スピノザの『エチカ』と趣味のブログ

スピノザの『エチカ』について僕が考えていることと,趣味である将棋・競馬・競輪などについて綴るブログです。

大成建設杯清麗戦&異なった行方

2021-11-19 19:32:16 | 将棋
 17日に指された第3期清麗戦五番勝負第五局。
 振駒で里見香奈清麗の先手となり5筋位取り中飛車。後手の加藤桃子女流三段は左美濃に構えました。この将棋は仕掛けた先手が飛車を見切ることができなかったために後手有利に。しかしその後に後手に手順前後が出て,一瞬は先手が盛り返しました。
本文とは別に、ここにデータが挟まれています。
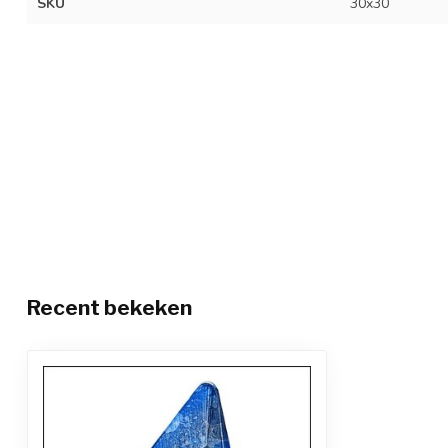
SKU
30x30
Recent bekeken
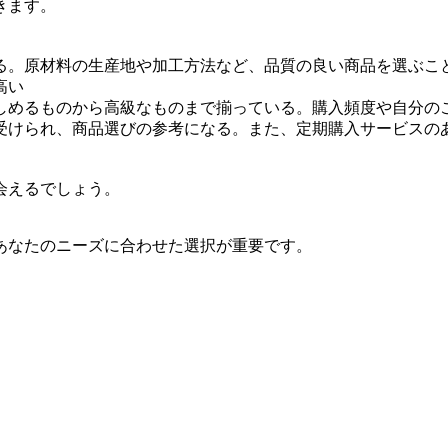
きます。
る。原材料の生産地や加工方法など、品質の良い商品を選ぶこ
高い
しめるものから高級なものまで揃っている。購入頻度や自分の
受けられ、商品選びの参考になる。また、定期購入サービスの
会えるでしょう。
あなたのニーズに合わせた選択が重要です。
。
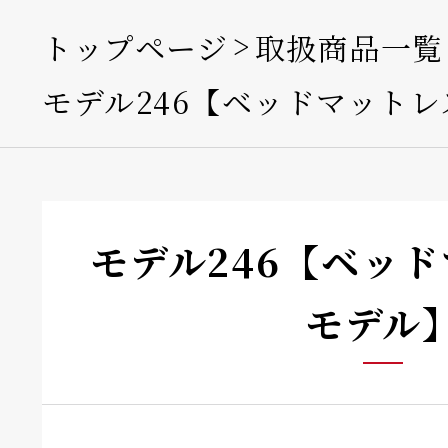
トップページ
取扱商品一覧
モデル246【ベッドマットレ
モデル246【ベッ
モデル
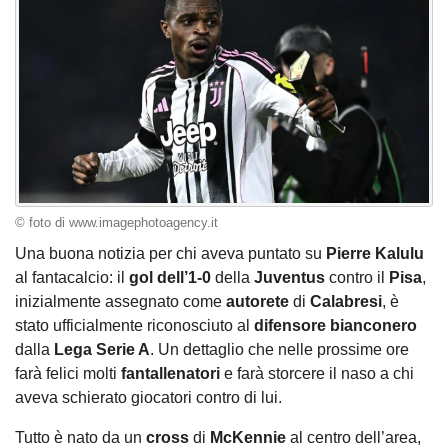
© foto di www.imagephotoagency.it
Una buona notizia per chi aveva puntato su
Pierre Kalulu
al fantacalcio: il
gol dell’1-0
della
Juventus
contro il
Pisa
,
inizialmente assegnato come
autorete
di
Calabresi
, è
stato ufficialmente riconosciuto al
difensore bianconero
dalla
Lega Serie A
. Un dettaglio che nelle prossime ore
farà felici molti
fantallenatori
e farà storcere il naso a chi
aveva schierato giocatori contro di lui.
Tutto è nato da un
cross
di
McKennie
al centro dell’area,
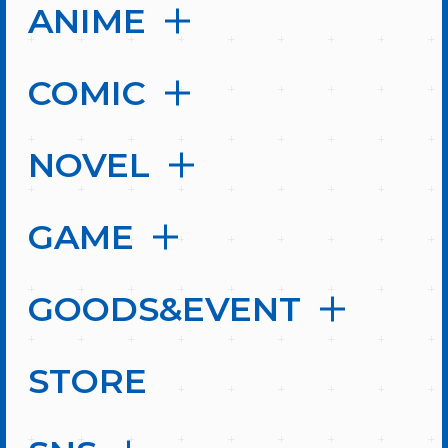
ANIME
COMIC
NOVEL
GAME
GOODS&EVENT
STORE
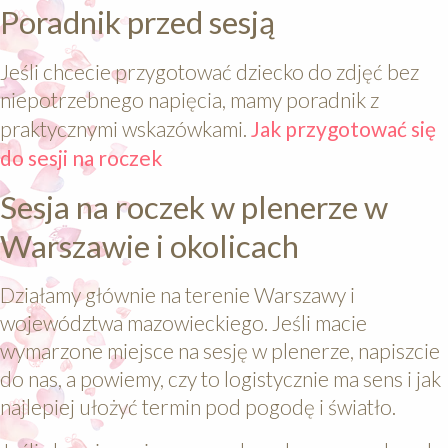
Poradnik przed sesją
Jeśli chcecie przygotować dziecko do zdjęć bez
niepotrzebnego napięcia, mamy poradnik z
praktycznymi wskazówkami.
Jak przygotować się
do sesji na roczek
Sesja na roczek w plenerze w
Warszawie i okolicach
Działamy głównie na terenie Warszawy i
województwa mazowieckiego. Jeśli macie
wymarzone miejsce na sesję w plenerze, napiszcie
do nas, a powiemy, czy to logistycznie ma sens i jak
najlepiej ułożyć termin pod pogodę i światło.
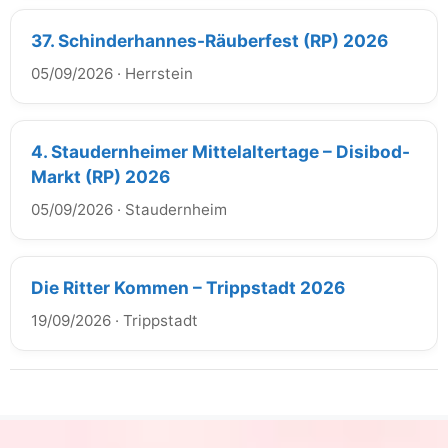
37. Schinderhannes-Räuberfest (RP) 2026
05/09/2026
·
Herrstein
4. Staudernheimer Mittelaltertage – Disibod-
Markt (RP) 2026
05/09/2026
·
Staudernheim
Die Ritter Kommen – Trippstadt 2026
19/09/2026
·
Trippstadt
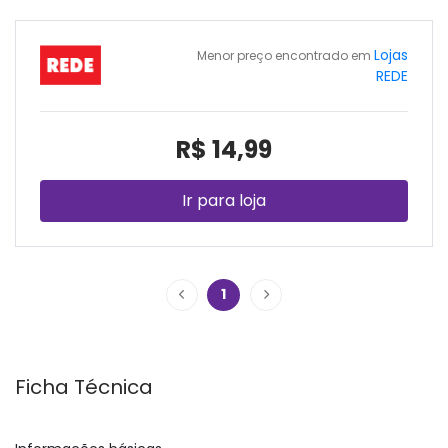
Lojas
Menor preço encontrado em
REDE
R$ 14,99
Ir para loja
1
Ficha Técnica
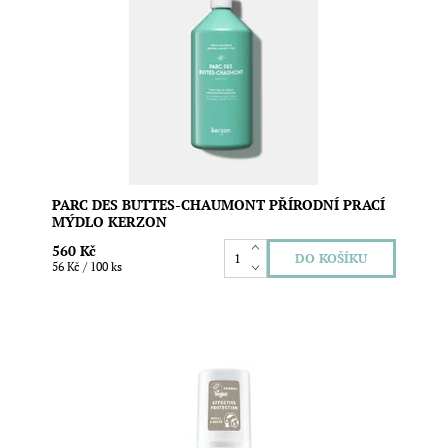
Jeho vůně vás přenese do parku Buttes-Chaumont ve
Francii, kde můžete snít ve stínu cedrů z Libanonu.
Vůně pracího mýdla se otevírá dřevitými tóny a rozvíjí
do lehkého květinového srdce, zakončeného smyslnými
tóny cedru a santalového dřeva. Vegan Objem: 1L
Dostupnost:
Skladem
Značka:
Kerzon Paris
PARC DES BUTTES-CHAUMONT PŘÍRODNÍ PRACÍ
MÝDLO KERZON
560 Kč
56 Kč / 100 ks
Přírodní deodorant Salt of the Earth s ambrou a
santalem je určen pro muže, ale i ženy, které mají rády
neotřelé pánské a unisex mošusové vůně. Kombinuje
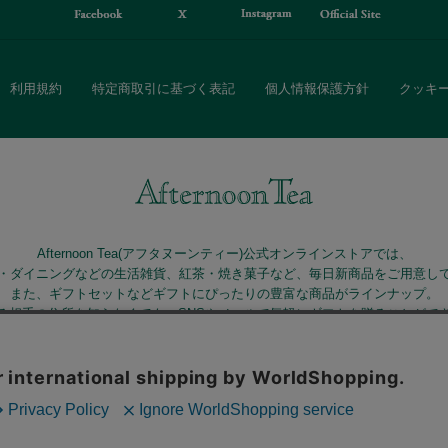
利用規約
特定商取引に基づく表記
個人情報保護方針
クッキ
Afternoon Tea(アフタヌーンティー)公式オンラインストアでは、
・ダイニングなどの生活雑貨、紅茶・焼き菓子など、毎日新商品をご用意し
また、ギフトセットなどギフトにぴったりの豊富な商品がラインナップ。
る相手の住所を知らなくても、SNSやメールで気軽にギフトを贈ることがで
「ソーシャルギフト」サービスもご提供しています。
Copyright© ICL inc All Rights Reserved.
。ボタンから同意の可否を選択してください。選
ます。クッキーを通じて収集する情報には「お客
クッキーに同意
                                      
 ここが後手にとって問題となった局面。☖6五桂と桂馬を逃げて☗5三歩を許してから☖5四飛と回ったため,先手にチャンスが訪れました。第1図での☖6五桂は桂馬を逃げつつ攻めに働かせる手なので味がよく感じるのですが,この桂馬は取られても先手の成銀が遠ざかるだけで,むしろ歩を垂らされる方が厳しいのです。よってすぐに☖5四飛と回っておかなければなりませんでした。
                                      
 第2図で☗6六歩と突いたので先手はチャンスを逸しました。ここは☗5二歩成☖同金☗同成銀☖同飛と交換し,その瞬間は後手の飛車が浮くので,☗6六金と打って勝負するのがよかったようです。
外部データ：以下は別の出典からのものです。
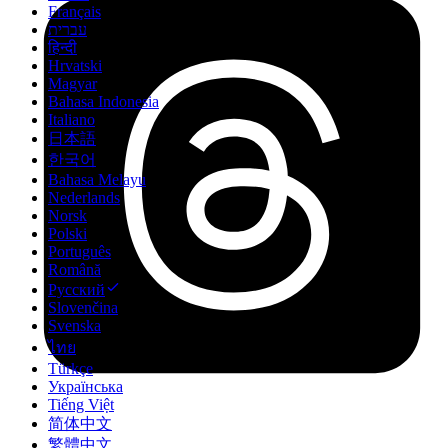
Français
עברית
हिन्दी
Hrvatski
Magyar
Bahasa Indonesia
Italiano
日本語
한국어
Bahasa Melayu
Nederlands
Norsk
Polski
Português
Română
Русский
Slovenčina
Svenska
ไทย
Türkçe
Українська
Tiếng Việt
简体中文
繁體中文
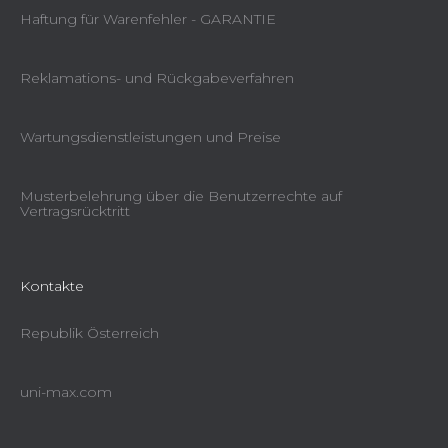
Haftung für Warenfehler - GARANTIE
Reklamations- und Rückgabeverfahren
Wartungsdienstleistungen und Preise
Musterbelehrung über die Benutzerrechte auf
Vertragsrücktritt
Kontakte
Republik Österreich
uni-max.com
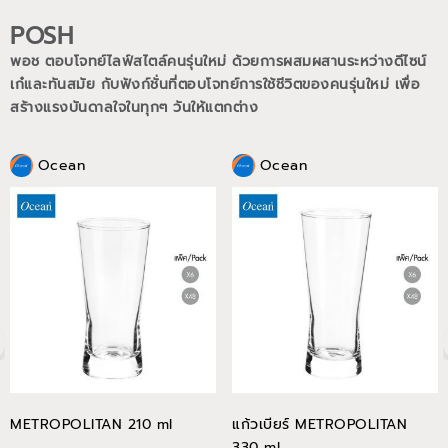
POSH
พอช ตอบโจทย์ไลฟ์สไตล์คนรุ่นใหม่ ด้วยการผสมผสานระหว่างดีไซน์
เก๋และทันสมัย กับฟังก์ชั่นที่ตอบโจทย์การใช้ชีวิตของคนรุ่นใหม่
เพื่อ
สร้างแรงบันดาลใจในทุกๆ วันให้แตกต่าง
Ocean
Ocean
METROPOLITAN 210 ml
แก้วเบียร์ METROPOLITAN
330 ml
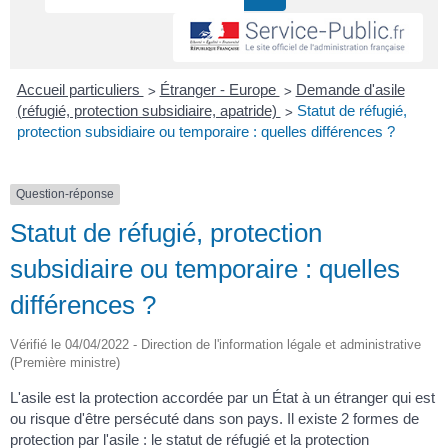
>
>
Accueil particuliers
Étranger - Europe
Demande d'asile
>
(réfugié, protection subsidiaire, apatride)
Statut de réfugié,
protection subsidiaire ou temporaire : quelles différences ?
Question-réponse
Statut de réfugié, protection
subsidiaire ou temporaire : quelles
différences ?
Vérifié le 04/04/2022 - Direction de l'information légale et administrative
(Première ministre)
L'asile est la protection accordée par un État à un étranger qui est
ou risque d'être persécuté dans son pays. Il existe 2 formes de
protection par l'asile : le statut de réfugié et la protection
 3勝2敗で加藤三段が清麗を奪取。清麗は初の獲得になります。

 テンパイを果たしたパイレーツは9萬を捨てました。この牌は役との関係で,アベマズに対しては安全です。この牌は4索を捨てたときにも捨てることができた牌でした。もしそのときに9萬の方を捨てていれば,それはアベマズに対して安全にみえるので,パイレーツが順位の上昇を目論んでいるということは,他のプレイヤーに気付かれることはなかったでしょう。それはパイレーツのメリットにはなるのですが,4索を手の中に残しておくと,捨てた時点でアベマズがテンパイしていない場合,その後でアベマズがテンパイすると4索で失点してしまう可能性があります。要するに4索を残しておけば,巡目が進んでいくほどにアベマズに対する危険性は高まっていきます。よって安全度に優る9萬よりも,たとえその時点ですでに危険でも,4索の方を先に捨てるというのは,このような場合では一種のセオリーあるいは定跡といえる手筋のひとつです。
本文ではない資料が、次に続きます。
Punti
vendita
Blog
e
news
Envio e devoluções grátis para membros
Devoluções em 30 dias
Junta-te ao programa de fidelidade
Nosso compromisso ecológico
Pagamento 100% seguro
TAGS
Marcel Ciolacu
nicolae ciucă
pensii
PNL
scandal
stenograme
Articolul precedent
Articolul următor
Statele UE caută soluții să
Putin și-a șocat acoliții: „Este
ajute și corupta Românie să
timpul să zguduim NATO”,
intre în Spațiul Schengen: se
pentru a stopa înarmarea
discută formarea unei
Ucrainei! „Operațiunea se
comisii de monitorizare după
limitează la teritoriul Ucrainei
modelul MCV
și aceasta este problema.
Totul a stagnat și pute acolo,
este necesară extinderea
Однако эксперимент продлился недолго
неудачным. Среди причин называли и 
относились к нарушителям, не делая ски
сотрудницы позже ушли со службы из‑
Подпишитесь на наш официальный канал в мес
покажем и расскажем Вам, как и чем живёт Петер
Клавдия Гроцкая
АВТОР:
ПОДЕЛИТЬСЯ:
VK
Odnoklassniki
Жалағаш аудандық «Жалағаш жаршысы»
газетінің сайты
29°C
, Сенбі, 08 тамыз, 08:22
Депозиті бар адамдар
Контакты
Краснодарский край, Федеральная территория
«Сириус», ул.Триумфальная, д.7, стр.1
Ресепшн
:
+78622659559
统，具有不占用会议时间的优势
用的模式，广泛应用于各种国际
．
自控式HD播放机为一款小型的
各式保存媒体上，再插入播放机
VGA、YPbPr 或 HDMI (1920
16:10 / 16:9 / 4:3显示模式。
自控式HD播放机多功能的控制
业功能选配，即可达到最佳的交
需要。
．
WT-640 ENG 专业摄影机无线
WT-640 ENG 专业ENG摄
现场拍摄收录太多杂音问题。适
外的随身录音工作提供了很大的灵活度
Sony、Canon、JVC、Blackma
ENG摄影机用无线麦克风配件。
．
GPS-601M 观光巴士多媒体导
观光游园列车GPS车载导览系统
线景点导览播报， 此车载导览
 瑞原はプロですから,このセオリーに忠実に打って,この局は進んでいきました。ですがこのセオリーを無視すると,この局の進行は異なることになります。パイレーツが4索を捨てたところで9萬の方を捨てると,その巡目にサクラナイツが4索を捨てる根拠がまったくなくなります。したがってサクラナイツは別の牌を捨てるでしょう。するとアベマズは4索をチーすることができませんから,テンパイを果たすことができません。しかしチーすることができないなら山から牌を引いてくることになりますから,パイレーツが引いた8筒を引いてくるのはアベマズであることになります。アベマズは8筒を引いてくれば5筒の方を捨てます。これは8筒がこの局におけるドラという,赤牌と同じように,役ではないけれどもそれを使って得点を獲得すると,獲得することができる得点が増加する牌であることからも確実ですし,すでにパイレーツが赤5筒を捨てている分,それをチーしなかったフェニックスに対しての安全度で優るという点からも確実です。よってアベマズもテンパイすることはできず,パイレーツもテンパイすることができません。つまりこの局の行方は,実際の進行とまるで異なったものとなるのです。